In fact, agreements among employers aiming at limiting the recruitment/hiring or fixing the terms/values of wages and benefits of their employees have been increasingly  high on the agenda of competition authorities. The pioneering work was done by the US authorities, which in 2016 issued an Antitrust Guidance for Human Resource Professionals (the Guideline), whose main objective is to warn about possible antitrust violations in this area.

According to the Guideline, agreements among employers for the purpose of (i) limiting and/or fixing wages or other terms encompassing remuneration, or (ii) not accepting and/or not allowing the hiring of employees from another employer, may be considered to be unlawful by object (per se), in the light of US antitrust law and, therefore, subject to criminal prosecution in that country. On the other hand, non-poaching agreements that are ancillary to corporate transactions (e.g., the creation of joint ventures) or arising from vertical relationships (e.g., franchises) may be analyzed by the so-called rule of reason, so that the potential unlawfulness of the practice will depend on the balance between the economic rationale of the practice and its actual or potential anticompetitive effects on the market.

One should note that, according to the Guideline itself, from an antitrust perspective, companies that compete to hire and retain employees are competitors in the employment marketplace, regardless of whether they offer the same products or services.

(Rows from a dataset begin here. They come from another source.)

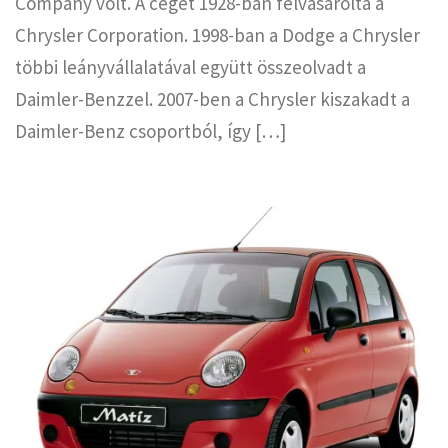
Company volt. A céget 1928-ban felvásárolta a
Chrysler Corporation. 1998-ban a Dodge a Chrysler
többi leányvállalatával együtt összeolvadt a
Daimler-Benzzel. 2007-ben a Chrysler kiszakadt a
Daimler-Benz csoportból, így […]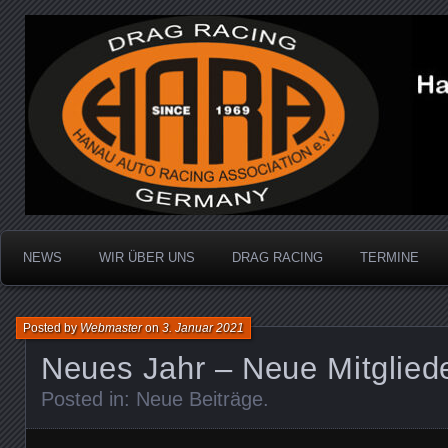
Dragracing auf der 1/4 Meile
Hanau Auto Racing Ass
NEWS
WIR ÜBER UNS
DRAG RACING
TERMINE
Posted by
Webmaster
on
3. Januar 2021
Neues Jahr – Neue Mitglied
Posted in:
Neue Beiträge
.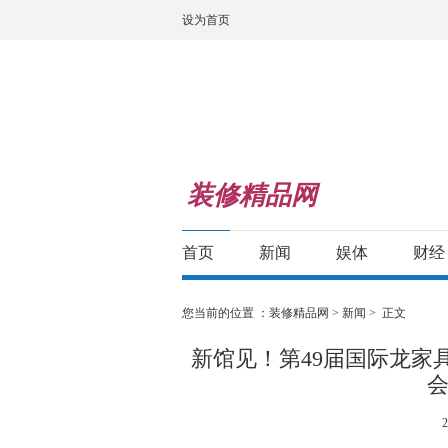
设为首页
装修精品网
首页
新闻
娱体
财经
您当前的位置 ：
装修精品网
>
新闻
> 正文
新馆见！第49届国际龙家
会
2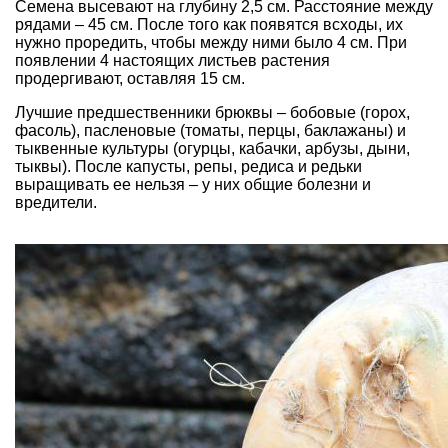
Семена высевают на глубину 2,5 см. Расстояние между
рядами – 45 см. После того как появятся всходы, их
нужно проредить, чтобы между ними было 4 см. При
появлении 4 настоящих листьев растения
продергивают, оставляя 15 см.
Лучшие предшественники брюквы – бобовые (горох,
фасоль), пасленовые (томаты, перцы, баклажаны) и
тыквенные культуры (огурцы, кабачки, арбузы, дыни,
тыквы). После капусты, репы, редиса и редьки
выращивать ее нельзя – у них общие болезни и
вредители.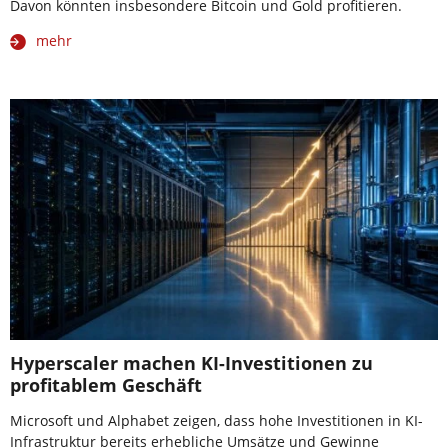
Davon könnten insbesondere Bitcoin und Gold profitieren.
mehr
Hyperscaler machen KI-Investitionen zu
profitablem Geschäft
Microsoft und Alphabet zeigen, dass hohe Investitionen in KI-
Infrastruktur bereits erhebliche Umsätze und Gewinne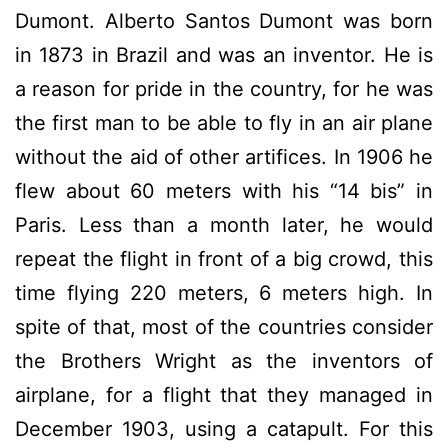
Dumont. Alberto Santos Dumont was born
in 1873 in Brazil and was an inventor. He is
a reason for pride in the country, for he was
the first man to be able to fly in an air plane
without the aid of other artifices. In 1906 he
flew about 60 meters with his “14 bis” in
Paris. Less than a month later, he would
repeat the flight in front of a big crowd, this
time flying 220 meters, 6 meters high. In
spite of that, most of the countries consider
the Brothers Wright as the inventors of
airplane, for a flight that they managed in
December 1903, using a catapult. For this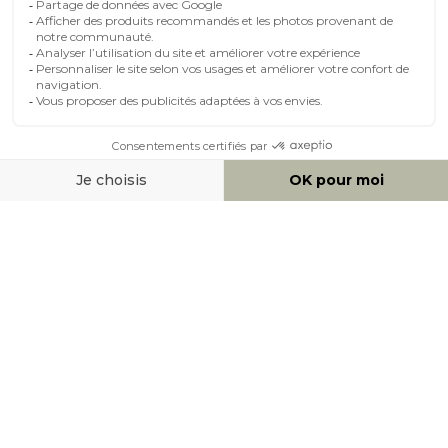
MOYENS DE PAIEMENT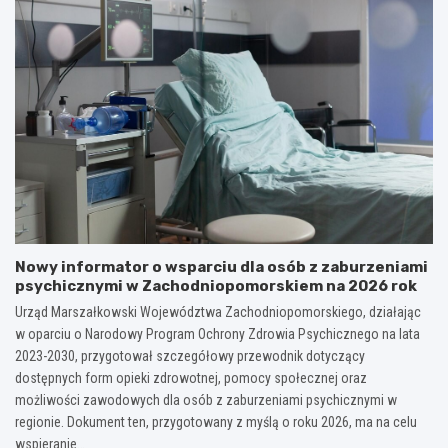
Nowy informator o wsparciu dla osób z zaburzeniami
psychicznymi w Zachodniopomorskiem na 2026 rok
Urząd Marszałkowski Województwa Zachodniopomorskiego, działając
w oparciu o Narodowy Program Ochrony Zdrowia Psychicznego na lata
2023-2030, przygotował szczegółowy przewodnik dotyczący
dostępnych form opieki zdrowotnej, pomocy społecznej oraz
możliwości zawodowych dla osób z zaburzeniami psychicznymi w
regionie. Dokument ten, przygotowany z myślą o roku 2026, ma na celu
wspieranie…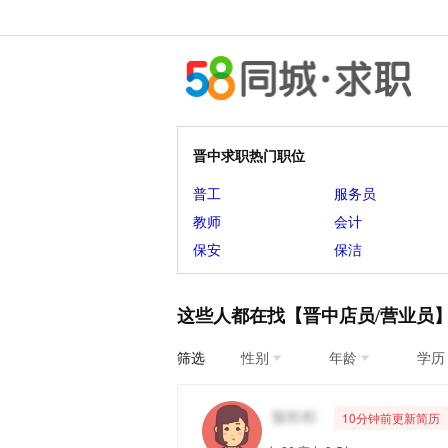
晋中求职热门职位
普工
服务员
教师
会计
保安
保洁
这些人都在找【晋中店员/营业员
筛选
性别
年龄
学历
10分钟前更新简历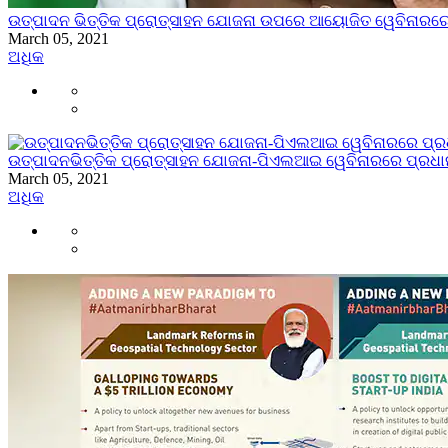
ଉତ୍ପାଦନ ଭିତ୍ତିକ ପ୍ରୋତ୍ସାହନ ଯୋଜନା ଉପରେ ଆୟୋଜିତ ୱେବିନାରରେ
March 05, 2021
ଅଧିକ
ଉତ୍ପାଦନଭିତ୍ତିକ ପ୍ରୋତ୍ସାହନ ଯୋଜନା-ପିଏଲଆଇ ୱେବିନାରରେ ପ୍ରଧା
March 05, 2021
ଅଧିକ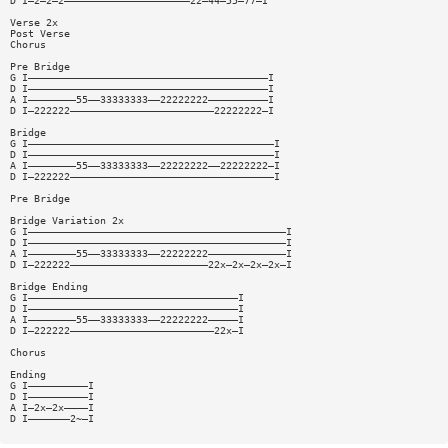
D I—2—2—2—————————————————————22—44—55—77—I
Verse 2x
Post Verse
Chorus
Pre Bridge
G I————————————————————————————————————————I
D I————————————————————————————————————————I
A I————————55——33333333——22222222——————————I
D I—222222————————————————————————22222222—I
Bridge
G I—————————————————————————————————————————I
D I—————————————————————————————————————————I
A I————————55——33333333——22222222——22222222—I
D I—222222——————————————————————————————————I
Pre Bridge
Bridge Variation 2x
G I———————————————————————————————————————————I
D I———————————————————————————————————————————I
A I————————55——33333333——22222222—————————————I
D I—222222———————————————————————22x—2x—2x—2x—I
Bridge Ending
G I———————————————————————————————————I
D I———————————————————————————————————I
A I————————55——33333333——22222222—————I
D I—222222————————————————————————22x—I
Chorus
Ending
G I——————————I
D I——————————I
A I—2x—2x————I
D I———————2~—I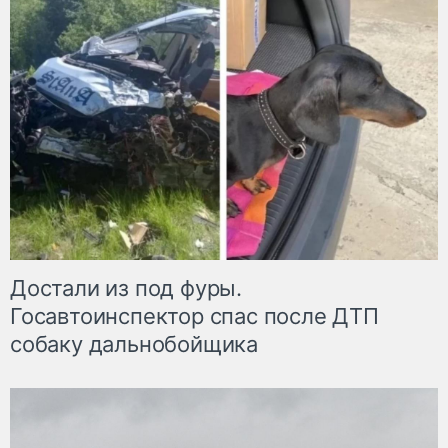
Достали из под фуры.
Госавтоинспектор спас после ДТП
собаку дальнобойщика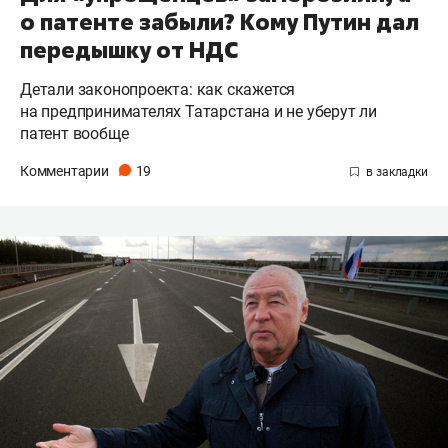
о патенте забыли? Кому Путин дал
передышку от НДС
Детали законопроекта: как скажется
на предпринимателях Татарстана и не уберут ли
патент вообще
Комментарии
19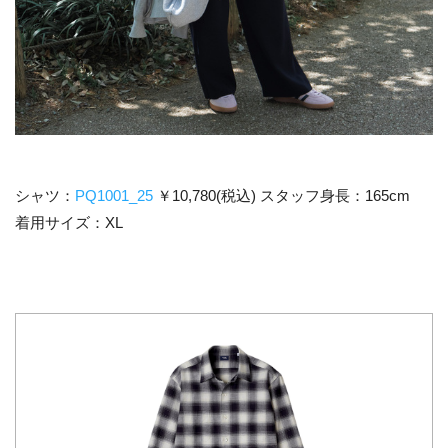
シャツ：
PQ1001_25
￥10,780(税込) スタッフ身長：165cm
着用サイズ：XL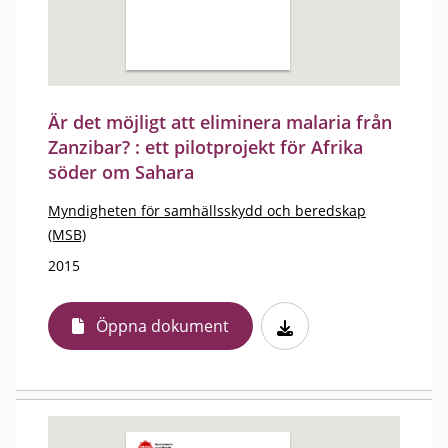
Är det möjligt att eliminera malaria från
Zanzibar? : ett pilotprojekt för Afrika
söder om Sahara
Myndigheten för samhällsskydd och beredskap
(MSB)
2015
Öppna dokument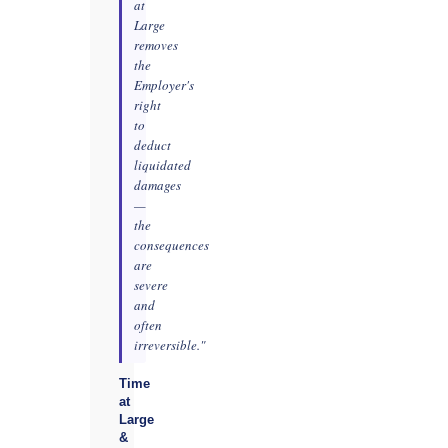
at
Large
removes
the
Employer's
right
to
deduct
liquidated
damages
—
the
consequences
are
severe
and
often
irreversible."
Time
at
Large
&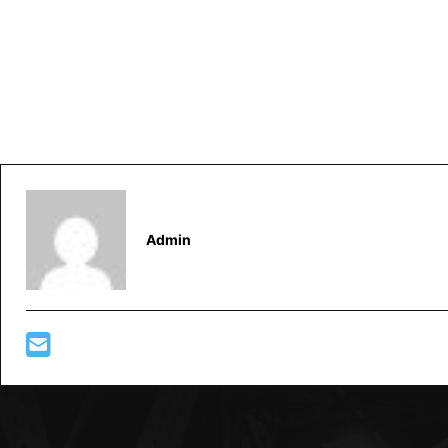
Admin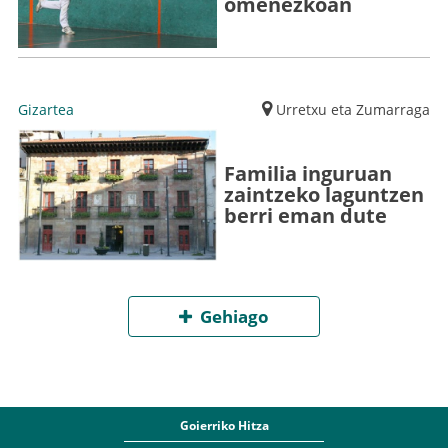
omenezkoan
Gizartea
Urretxu eta Zumarraga
Familia inguruan
zaintzeko laguntzen
berri eman dute
Gehiago
Goierriko Hitza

In recent years, several companies have been investigated in the US, such as the investigation involving Adobe, Apple, Google, Intel Intuit and Pixar, and also the investigation involving Knorr-Bremse and Wabtec, and in both cases, the companies have entered into agreements with the authorities to cease the practice. More recently, in March 2019, a cross-state investigation of non-poaching agreements between franchisers and franchisees from four (4) American fast-food chains (Dunkin', Arby's, Five Guys and Little Caesars) was reported. They also entered into an agreement with the authorities to amend their respective franchise agreements, removing clauses that would prevent franchisees from hiring employees from other stores in the same franchise, which would prevent the mobility of these employees among the competing franchisees.

Another important point in the Guideline is the reference that the exchange of sensitive information among companies about HR related-issues may be seen as an antitrust violation, depending on the specificities of the case. This is because, in such cases, even if there is no explicit agreement among employers, such exchange of sensitive information could lead to negative impacts on the employment marketplace.

In Brazil, there is still no explicit determination from CADE on the subject. However, given that the Brazilian agency also takes into consideration the best practices adopted by foreign antitrust authorities, especially from the US and Europe, it is certain that this issue is already on the radar. In this sense, as a preventive and/or corrective measure, it is advisable to adopt compliance measures and internal trainings to alert and safeguard companies and HR professionals against possible practices that may constitute an anticompetitive conduct, subject to pecuniary fines (up to 20% of gross revenues) and other serious penalties.